## JOB:
Reproduce the full set of records that follow, exactly as shown.

(Saved entries)
______
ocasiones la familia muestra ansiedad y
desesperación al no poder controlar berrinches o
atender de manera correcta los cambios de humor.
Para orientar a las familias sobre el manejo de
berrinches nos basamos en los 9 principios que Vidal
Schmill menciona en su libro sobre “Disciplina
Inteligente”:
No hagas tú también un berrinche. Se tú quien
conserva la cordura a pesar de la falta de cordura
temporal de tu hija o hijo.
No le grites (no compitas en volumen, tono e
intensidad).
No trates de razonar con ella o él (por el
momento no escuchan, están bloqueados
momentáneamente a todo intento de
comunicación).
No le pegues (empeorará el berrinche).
______
## RESULT BELOW:
ocasiones la familia muestra ansiedad y
desesperación al no poder controlar berrinches o
atender de manera correcta los cambios de humor.
Para orientar a las familias sobre el manejo de
berrinches nos basamos en los 9 principios que Vidal
Schmill menciona en su libro sobre “Disciplina
Inteligente”:
No hagas tú también un berrinche. Se tú quien
conserva la cordura a pesar de la falta de cordura
temporal de tu hija o hijo.
No le grites (no compitas en volumen, tono e
intensidad).
No trates de razonar con ella o él (por el
momento no escuchan, están bloqueados
momentáneamente a todo intento de
comunicación).
No le pegues (empeorará el berrinche).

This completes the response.